[Dataset entries]
>>>>

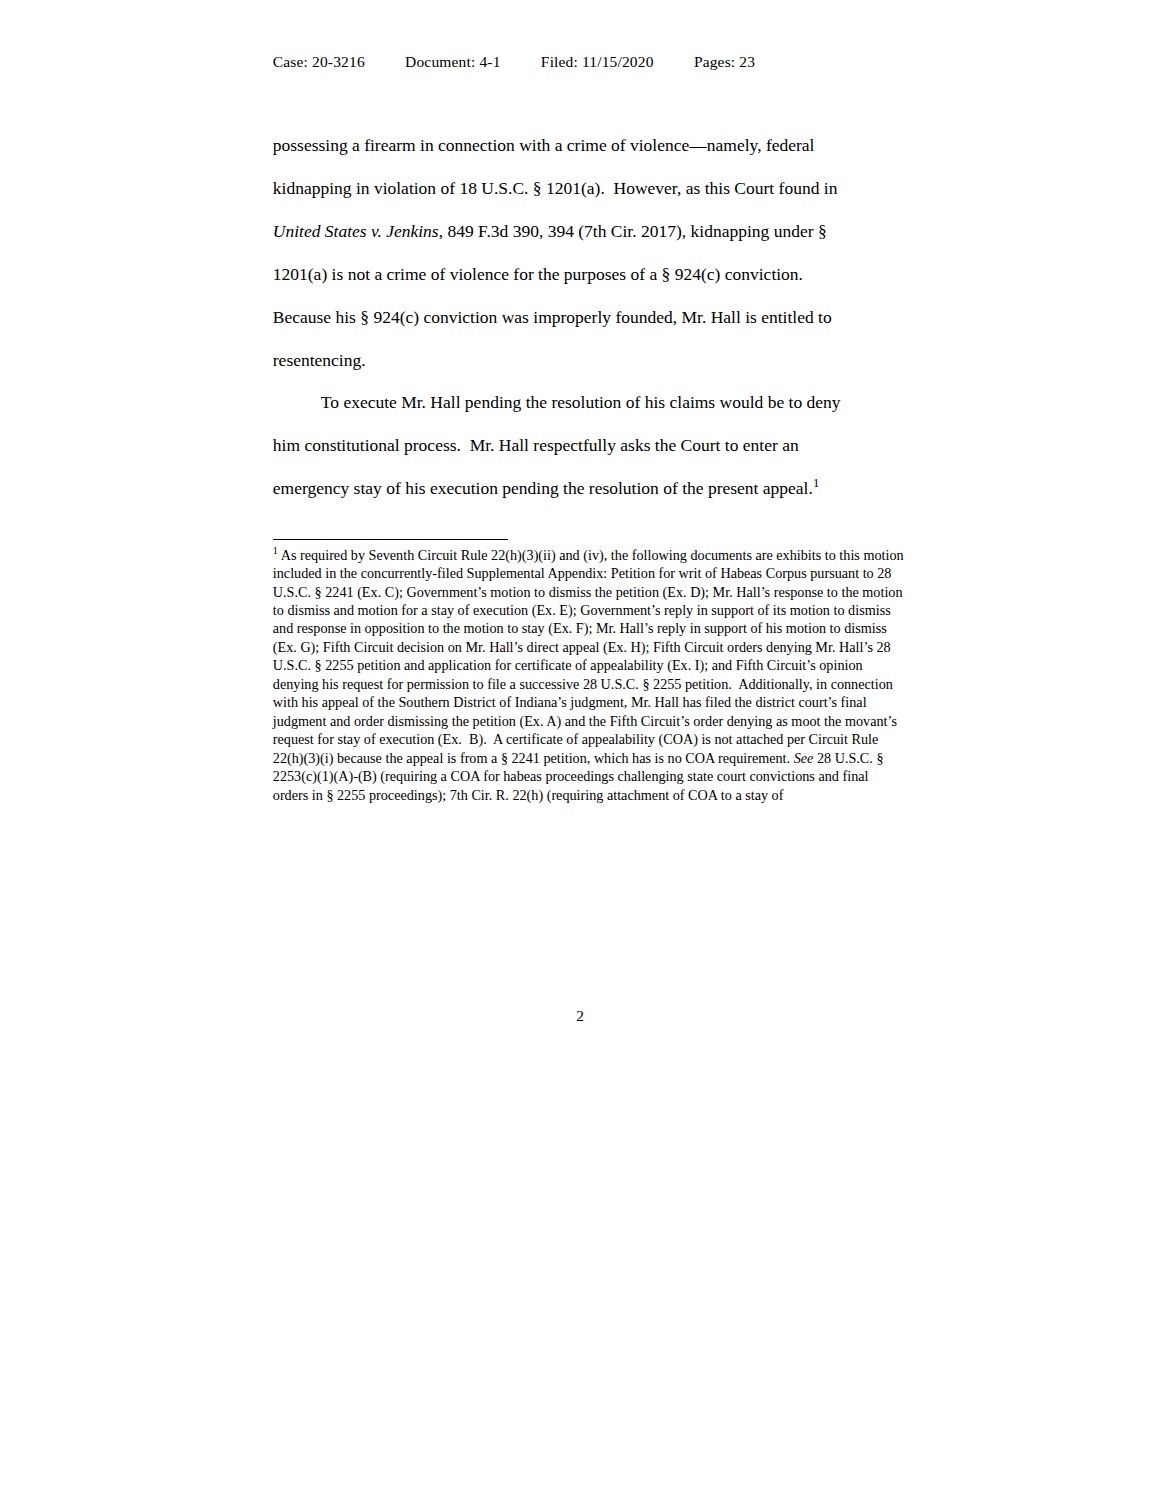Case: 20-3216 Document: 4-1 Filed: 11/15/2020 Pages: 23
possessing a firearm in connection with a crime of violence—namely, federal
kidnapping in violation of 18 U.S.C. § 1201(a). However, as this Court found in
United States v. Jenkins, 849 F.3d 390, 394 (7th Cir. 2017), kidnapping under §
1201(a) is not a crime of violence for the purposes of a § 924(c) conviction.
Because his § 924(c) conviction was improperly founded, Mr. Hall is entitled to
resentencing.
To execute Mr. Hall pending the resolution of his claims would be to deny
him constitutional process. Mr. Hall respectfully asks the Court to enter an
emergency stay of his execution pending the resolution of the present appeal.1
1 As required by Seventh Circuit Rule 22(h)(3)(ii) and (iv), the following documents are exhibits to this motion included in the concurrently-filed Supplemental Appendix: Petition for writ of Habeas Corpus pursuant to 28 U.S.C. § 2241 (Ex. C); Government’s motion to dismiss the petition (Ex. D); Mr. Hall’s response to the motion to dismiss and motion for a stay of execution (Ex. E); Government’s reply in support of its motion to dismiss and response in opposition to the motion to stay (Ex. F); Mr. Hall’s reply in support of his motion to dismiss (Ex. G); Fifth Circuit decision on Mr. Hall’s direct appeal (Ex. H); Fifth Circuit orders denying Mr. Hall’s 28 U.S.C. § 2255 petition and application for certificate of appealability (Ex. I); and Fifth Circuit’s opinion denying his request for permission to file a successive 28 U.S.C. § 2255 petition. Additionally, in connection with his appeal of the Southern District of Indiana’s judgment, Mr. Hall has filed the district court’s final judgment and order dismissing the petition (Ex. A) and the Fifth Circuit’s order denying as moot the movant’s request for stay of execution (Ex. B). A certificate of appealability (COA) is not attached per Circuit Rule 22(h)(3)(i) because the appeal is from a § 2241 petition, which has is no COA requirement. See 28 U.S.C. § 2253(c)(1)(A)-(B) (requiring a COA for habeas proceedings challenging state court convictions and final orders in § 2255 proceedings); 7th Cir. R. 22(h) (requiring attachment of COA to a stay of
2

<<<<

What you are asked to do:
Find every line of the data that includes the string "appeal". Copy each of those lines.

Answer space:
emergency stay of his execution pending the resolution of the present appeal.1
1 As required by Seventh Circuit Rule 22(h)(3)(ii) and (iv), the following documents are exhibits to this motion included in the concurrently-filed Supplemental Appendix: Petition for writ of Habeas Corpus pursuant to 28 U.S.C. § 2241 (Ex. C); Government’s motion to dismiss the petition (Ex. D); Mr. Hall’s response to the motion to dismiss and motion for a stay of execution (Ex. E); Government’s reply in support of its motion to dismiss and response in opposition to the motion to stay (Ex. F); Mr. Hall’s reply in support of his motion to dismiss (Ex. G); Fifth Circuit decision on Mr. Hall’s direct appeal (Ex. H); Fifth Circuit orders denying Mr. Hall’s 28 U.S.C. § 2255 petition and application for certificate of appealability (Ex. I); and Fifth Circuit’s opinion denying his request for permission to file a successive 28 U.S.C. § 2255 petition. Additionally, in connection with his appeal of the Southern District of Indiana’s judgment, Mr. Hall has filed the district court’s final judgment and order dismissing the petition (Ex. A) and the Fifth Circuit’s order denying as moot the movant’s request for stay of execution (Ex. B). A certificate of appealability (COA) is not attached per Circuit Rule 22(h)(3)(i) because the appeal is from a § 2241 petition, which has is no COA requirement. See 28 U.S.C. § 2253(c)(1)(A)-(B) (requiring a COA for habeas proceedings challenging state court convictions and final orders in § 2255 proceedings); 7th Cir. R. 22(h) (requiring attachment of COA to a stay of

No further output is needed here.